Spending on Specialty Drugs Likely to Increase 67% Through 2015, Says Report


United States spending on specialty prescription drugs is projected to increase 67% by the end of 2015, according to a forecast released today by Express Scripts.

United States spending on specialty prescription drugs— those used to treat chronic, complex diseases such as cancer, multiple sclerosis and rheumatoid arthritis — is projected to increase 67% by the end of 2015, according to a forecast released today by Express Scripts.

"As we see what's on the horizon, it's time for employers and health plans to act so they can continue to offer an affordable pharmacy benefit for their members," said Glen Stettin, MD, senior vice president, clinical, research and new solutions at Express Scripts. "New specialty treatments are making a real difference in the lives of patients, but the very high cost of these drugs creates difficult decisions for plan sponsors on which medicines to cover."

Three of the Four Costliest Prescription Therapy Classes Will Be Specialty Conditions

Specialty medicines are prescription drugs that require special handling, distribution and administration. Many specialty medicines are biologics that are delivered via an injection or an infusion and are used to treat chronic, complex diseases.

Prescription drug spending on eight of the top 10 specialty therapy classes will continue to increase over the next three years. This is due to both the robust pipeline of new biologics and physicians delaying treatment of patients until the new drugs are on the market. By the end of 2015, Express Scripts expects that cancer, multiple sclerosis and inflammatory conditions such as rheumatoid arthritis — all specialty conditions — each will command higher drug spending than any other therapy class except diabetes.

Hepatitis C drug spending likely will quadruple over the next 3 years, the largest percentage increase by far among therapy classes. By the end of 2015, spending on medications for Hepatitis C will exceed that of much more common conditions, including high blood pressure. This increase will be caused by new interferon-free medications expected to gain FDA-approval in 2014, as well as an increase in diagnoses related to new screening guidelines.

"Plan sponsors can greatly improve the utilization trend and overall spending that we project over the next three years by taking control of the pharmacy benefit today," said Dr. Stettin. "A recent study demonstrated that payers who implemented Express Scripts' cost management and patient care programs achieved 50%

lower increases in specialty drug spending than payers who didn't. Importantly, these plan sponsors also saw higher medication adherence rates, which equates to better health outcomes for patients, while saving tens of millions of dollars."

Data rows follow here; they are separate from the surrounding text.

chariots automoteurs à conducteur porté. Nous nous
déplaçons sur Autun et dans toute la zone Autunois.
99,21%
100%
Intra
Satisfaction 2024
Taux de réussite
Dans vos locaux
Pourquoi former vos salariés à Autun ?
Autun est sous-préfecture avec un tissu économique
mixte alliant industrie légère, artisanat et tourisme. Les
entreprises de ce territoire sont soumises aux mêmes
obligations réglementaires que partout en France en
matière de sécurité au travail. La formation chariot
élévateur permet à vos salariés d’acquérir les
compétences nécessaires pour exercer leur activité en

Additionally, hepatitis C patients who received specialized clinical care from Express Scripts' specialty pharmacy, Accredo, were 60% more likely to achieve optimal adherence levels, and had more concurrent therapy days — which leads to overall medical savings by curing the patient and avoiding further disease progression.

Also mitigating the rising cost of specialty medications would be an improved pathway for biosimilars, which are safe, effective, less-costly alternatives that could become available once the patents expire on currently marketed biologics. Express Scripts recently projected that the country would save $250 billion between 2014 and 2024 if the 11 most likely biosimilar candidates were launched in the United States

Eight of the Top 10 Traditional Therapy Classes Will See Spending Decreases

According to the forecast, overall spending on traditional prescription drugs — mostly pills used to treat common conditions such as high cholesterol and depression – will decline 4 percent by the end of 2015, largely because of the availability of generic medications. Only two of the top 10 traditional therapy classes, diabetes and attention disorders, are likely to have spending increases over the next 3 years, but those increases will be significant.

Diabetes became the costliest prescription drug therapy class in 2011, and according to the new projections, it will continue to hold that distinction at least through 2015. Over the next 3 years, Express Scripts expects spending on diabetes medications to rise an additional 24% because of high prevalence and a robust pipeline of new therapies.

Despite the availability of generic equivalents for many attention disorder therapies, the data projects spending in the category to increase approximately 25% over the next 3 years, driven by increased utilization among middle-aged adults and wide geographic variation in diagnosis. Express Scripts research shows that prevalence, medication use and associated medical and pharmacy costs for attention disorders is highest in the South. However, the Northeast region of the U.S. experienced rapid growth in attention disorder diagnosis, and that region's associated costs grew nearly 60 percent from 2008 to 2010.

"In the absence of new therapies, to see such an increase in a traditional drug category suggests there is significant opportunity to better manage attention disorders," said Dr. Stettin. "Express Scripts helps ensure that patients are using their therapy appropriately, and are deriving the maximum benefit. Our programs and specialist pharmacists close gaps in care, increase adherence and reduce abuse."

Drug Trend Forecast Methodology

The Express Scripts 3-year drug trend forecast outlines expected changes in overall prescription drug spending among the commercially insured population. As part of its analysis, the company incorporates historical prescription drug cost and utilization trends from Express Scripts' pharmacy claims data, the pipeline for emerging therapies, anticipated patent expirations, and other clinical and demographic factors.

The complete forecast is available at www.DrugTrendReport.com.